- Born: David Crichton Alexander 28 November 1926
- Died: 5 January 2017 (aged 90)
- Allegiance: United Kingdom
- Branch: Royal Marines
- Service years: 1944–1977
- Rank: Major-General
- Commands: 40 Commando (1969–70)
- Conflicts: Second World War Aden Emergency
- Awards: Companion of the Order of the Bath
- Other work: Commandant Scottish Police College (1979–87)

= David Alexander (Royal Marines officer) =

Royal Marines general

Major-General David Crichton Alexander (28 November 1926 – 5 January 2017) was a senior Royal Marines officer.

==Military career==
He was educated at the Edinburgh Academy, and joined the Royal Marines in 1944.

Alexander served in the East Indies Fleet, and with 45 Commando, and in Malaya, Malta, and the Suez Canal Zone in 1951–1954. From 1954 to 1957 he was Parade Adjutant, RM Lympstone. He was then Equerry and acting Treasurer to the Duke of Edinburgh 1957–1960.

He attended the Royal Naval Staff College in 1960, and then was on the Directing Staff of the Staff College, Camberley 1962–1965. He was second in command of 45 Commando, in Aden, 1965–1966. In 1966–1969 he was on the staff of the Chief of the Defence Staff, including service with the Secretary of State.

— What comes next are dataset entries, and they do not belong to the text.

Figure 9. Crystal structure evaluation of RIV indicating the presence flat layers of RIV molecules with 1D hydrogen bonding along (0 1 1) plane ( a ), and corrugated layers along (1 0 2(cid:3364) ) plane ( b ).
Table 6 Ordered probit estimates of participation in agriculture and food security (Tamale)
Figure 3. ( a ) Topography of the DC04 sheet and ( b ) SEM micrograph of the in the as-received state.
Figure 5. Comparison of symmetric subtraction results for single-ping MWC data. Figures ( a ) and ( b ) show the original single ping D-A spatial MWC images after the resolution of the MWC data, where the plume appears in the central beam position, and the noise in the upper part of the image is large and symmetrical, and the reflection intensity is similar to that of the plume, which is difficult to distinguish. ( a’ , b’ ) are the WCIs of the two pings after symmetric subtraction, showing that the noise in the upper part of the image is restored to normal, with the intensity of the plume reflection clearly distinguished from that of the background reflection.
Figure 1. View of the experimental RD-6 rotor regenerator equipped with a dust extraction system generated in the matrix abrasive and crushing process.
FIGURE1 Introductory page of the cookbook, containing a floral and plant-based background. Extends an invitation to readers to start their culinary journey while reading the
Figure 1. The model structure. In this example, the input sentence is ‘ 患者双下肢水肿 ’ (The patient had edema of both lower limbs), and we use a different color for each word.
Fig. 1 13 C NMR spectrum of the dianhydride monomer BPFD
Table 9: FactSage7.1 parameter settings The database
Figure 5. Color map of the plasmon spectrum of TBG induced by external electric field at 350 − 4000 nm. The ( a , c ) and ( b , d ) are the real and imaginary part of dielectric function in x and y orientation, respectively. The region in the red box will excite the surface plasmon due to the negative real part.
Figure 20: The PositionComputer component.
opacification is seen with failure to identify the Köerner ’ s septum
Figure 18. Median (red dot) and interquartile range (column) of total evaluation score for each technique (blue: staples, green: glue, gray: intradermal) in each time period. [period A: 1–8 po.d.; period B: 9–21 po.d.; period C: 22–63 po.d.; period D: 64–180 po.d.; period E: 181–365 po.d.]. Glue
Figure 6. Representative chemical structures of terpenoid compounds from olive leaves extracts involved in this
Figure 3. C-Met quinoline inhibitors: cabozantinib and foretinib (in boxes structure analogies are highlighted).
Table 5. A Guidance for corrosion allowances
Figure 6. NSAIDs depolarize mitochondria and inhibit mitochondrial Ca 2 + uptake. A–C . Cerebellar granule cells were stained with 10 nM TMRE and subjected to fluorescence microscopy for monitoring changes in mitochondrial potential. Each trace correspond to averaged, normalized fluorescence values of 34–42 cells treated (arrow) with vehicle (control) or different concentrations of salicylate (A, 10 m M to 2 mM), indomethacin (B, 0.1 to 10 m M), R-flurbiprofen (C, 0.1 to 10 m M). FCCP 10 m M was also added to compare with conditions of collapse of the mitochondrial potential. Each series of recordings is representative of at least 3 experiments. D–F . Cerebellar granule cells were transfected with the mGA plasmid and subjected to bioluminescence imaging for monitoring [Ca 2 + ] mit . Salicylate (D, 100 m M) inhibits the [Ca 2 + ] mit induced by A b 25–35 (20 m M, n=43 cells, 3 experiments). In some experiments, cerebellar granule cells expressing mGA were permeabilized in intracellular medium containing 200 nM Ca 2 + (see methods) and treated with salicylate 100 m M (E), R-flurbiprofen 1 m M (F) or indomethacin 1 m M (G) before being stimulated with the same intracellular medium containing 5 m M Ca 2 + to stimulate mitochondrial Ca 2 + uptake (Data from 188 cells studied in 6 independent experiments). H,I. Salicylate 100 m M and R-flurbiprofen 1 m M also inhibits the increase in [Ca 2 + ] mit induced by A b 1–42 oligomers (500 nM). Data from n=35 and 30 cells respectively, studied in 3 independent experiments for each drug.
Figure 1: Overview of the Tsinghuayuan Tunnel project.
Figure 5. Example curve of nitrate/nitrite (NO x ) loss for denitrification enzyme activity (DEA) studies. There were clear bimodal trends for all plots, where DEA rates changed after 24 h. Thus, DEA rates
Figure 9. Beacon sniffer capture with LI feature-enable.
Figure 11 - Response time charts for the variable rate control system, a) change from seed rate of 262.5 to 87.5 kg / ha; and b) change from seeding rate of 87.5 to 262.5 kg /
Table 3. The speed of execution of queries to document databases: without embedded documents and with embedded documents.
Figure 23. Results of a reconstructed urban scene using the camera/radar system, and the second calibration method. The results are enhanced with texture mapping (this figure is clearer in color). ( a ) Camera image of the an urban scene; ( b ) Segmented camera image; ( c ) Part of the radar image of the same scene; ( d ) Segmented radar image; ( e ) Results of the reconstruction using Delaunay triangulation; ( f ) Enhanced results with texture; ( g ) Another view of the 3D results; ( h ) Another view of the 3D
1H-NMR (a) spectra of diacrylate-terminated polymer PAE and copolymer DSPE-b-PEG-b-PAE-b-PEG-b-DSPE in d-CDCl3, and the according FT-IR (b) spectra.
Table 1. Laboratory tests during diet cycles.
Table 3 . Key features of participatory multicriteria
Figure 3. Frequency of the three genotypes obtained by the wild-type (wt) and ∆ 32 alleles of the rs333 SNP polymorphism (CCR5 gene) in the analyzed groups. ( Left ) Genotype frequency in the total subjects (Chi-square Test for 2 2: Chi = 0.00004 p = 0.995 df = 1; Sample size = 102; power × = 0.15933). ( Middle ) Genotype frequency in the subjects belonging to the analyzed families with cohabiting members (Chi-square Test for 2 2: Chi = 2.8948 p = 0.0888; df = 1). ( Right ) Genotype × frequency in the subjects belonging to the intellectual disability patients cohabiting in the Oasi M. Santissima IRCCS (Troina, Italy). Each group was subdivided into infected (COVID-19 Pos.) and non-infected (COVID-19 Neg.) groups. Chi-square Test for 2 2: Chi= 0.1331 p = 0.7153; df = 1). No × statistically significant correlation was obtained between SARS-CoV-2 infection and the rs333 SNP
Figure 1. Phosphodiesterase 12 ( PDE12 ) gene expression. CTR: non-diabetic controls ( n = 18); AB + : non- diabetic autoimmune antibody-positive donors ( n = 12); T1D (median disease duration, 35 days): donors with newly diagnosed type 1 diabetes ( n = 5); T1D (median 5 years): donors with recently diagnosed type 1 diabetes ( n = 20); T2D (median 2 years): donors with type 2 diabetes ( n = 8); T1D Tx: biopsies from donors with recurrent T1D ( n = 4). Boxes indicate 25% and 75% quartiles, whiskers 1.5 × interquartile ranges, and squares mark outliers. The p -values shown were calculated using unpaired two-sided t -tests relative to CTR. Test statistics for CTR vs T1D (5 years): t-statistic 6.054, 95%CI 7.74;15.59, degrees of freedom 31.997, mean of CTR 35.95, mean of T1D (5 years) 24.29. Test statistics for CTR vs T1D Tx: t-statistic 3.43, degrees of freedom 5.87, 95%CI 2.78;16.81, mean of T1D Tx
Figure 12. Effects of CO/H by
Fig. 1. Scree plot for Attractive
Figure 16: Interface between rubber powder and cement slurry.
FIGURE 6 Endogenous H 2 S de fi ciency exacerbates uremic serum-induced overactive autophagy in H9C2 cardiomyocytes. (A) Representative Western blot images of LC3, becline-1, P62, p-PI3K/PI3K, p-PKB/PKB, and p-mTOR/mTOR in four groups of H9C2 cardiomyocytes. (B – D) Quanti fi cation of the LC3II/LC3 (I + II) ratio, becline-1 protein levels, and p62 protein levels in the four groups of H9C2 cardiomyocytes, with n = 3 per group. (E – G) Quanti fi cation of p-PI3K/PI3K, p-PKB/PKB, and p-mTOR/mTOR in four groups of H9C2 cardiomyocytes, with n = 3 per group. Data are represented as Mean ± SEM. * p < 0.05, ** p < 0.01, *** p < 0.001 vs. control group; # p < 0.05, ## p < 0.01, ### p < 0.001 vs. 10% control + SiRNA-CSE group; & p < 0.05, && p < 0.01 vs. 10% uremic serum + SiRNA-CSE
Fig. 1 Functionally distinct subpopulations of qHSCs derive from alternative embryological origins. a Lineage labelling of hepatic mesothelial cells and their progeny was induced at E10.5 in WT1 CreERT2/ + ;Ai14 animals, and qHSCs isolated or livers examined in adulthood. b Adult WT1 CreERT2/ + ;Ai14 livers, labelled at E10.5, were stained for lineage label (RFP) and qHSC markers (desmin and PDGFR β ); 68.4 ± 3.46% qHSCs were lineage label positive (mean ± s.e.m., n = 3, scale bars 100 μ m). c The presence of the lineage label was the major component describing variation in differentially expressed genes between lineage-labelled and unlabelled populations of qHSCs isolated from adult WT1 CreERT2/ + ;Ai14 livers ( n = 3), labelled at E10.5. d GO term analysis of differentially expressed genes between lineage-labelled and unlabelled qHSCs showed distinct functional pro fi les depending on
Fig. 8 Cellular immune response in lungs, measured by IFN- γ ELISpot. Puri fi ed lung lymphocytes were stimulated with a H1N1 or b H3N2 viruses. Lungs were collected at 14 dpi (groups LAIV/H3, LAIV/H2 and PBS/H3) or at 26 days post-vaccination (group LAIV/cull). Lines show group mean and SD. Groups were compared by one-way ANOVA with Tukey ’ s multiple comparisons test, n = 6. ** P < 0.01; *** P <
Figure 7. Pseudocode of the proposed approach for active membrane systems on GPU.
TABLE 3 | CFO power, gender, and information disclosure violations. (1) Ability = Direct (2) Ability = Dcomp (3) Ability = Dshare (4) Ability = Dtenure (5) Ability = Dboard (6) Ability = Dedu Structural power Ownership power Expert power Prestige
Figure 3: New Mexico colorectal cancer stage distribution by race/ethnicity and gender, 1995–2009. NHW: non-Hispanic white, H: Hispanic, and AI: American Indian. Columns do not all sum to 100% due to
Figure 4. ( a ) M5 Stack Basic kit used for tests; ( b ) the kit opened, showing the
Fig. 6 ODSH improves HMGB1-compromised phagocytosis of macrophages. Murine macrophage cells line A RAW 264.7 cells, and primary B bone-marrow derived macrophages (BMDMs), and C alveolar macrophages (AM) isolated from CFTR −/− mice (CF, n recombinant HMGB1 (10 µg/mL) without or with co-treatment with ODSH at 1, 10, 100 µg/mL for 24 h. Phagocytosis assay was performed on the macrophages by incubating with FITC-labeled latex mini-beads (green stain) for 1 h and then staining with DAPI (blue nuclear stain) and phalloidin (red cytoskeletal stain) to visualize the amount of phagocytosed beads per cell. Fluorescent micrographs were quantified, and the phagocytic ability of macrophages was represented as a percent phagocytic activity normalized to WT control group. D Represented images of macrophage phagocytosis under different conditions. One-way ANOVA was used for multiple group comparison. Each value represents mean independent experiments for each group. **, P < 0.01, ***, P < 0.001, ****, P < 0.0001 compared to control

In 1969–1970 he was in command of 40 Commando, in Singapore, and from 1970 to 1973 Colonel General Staff to the Commandant General Royal Marines.

After attending the Royal College of Defence Studies in 1974 he was promoted to major general and served as Commander Training Group Royal Marines 1975–1977.

Alexander retired from the Royal Marines in 1977, and was Director-General of the English-Speaking Union 1977–1979, and Commandant of the Scottish Police College 1979–1987.

Alexander was made a Companion of the Order of the Bath in 1976.

He died on 5 January 2017 at the age of 90.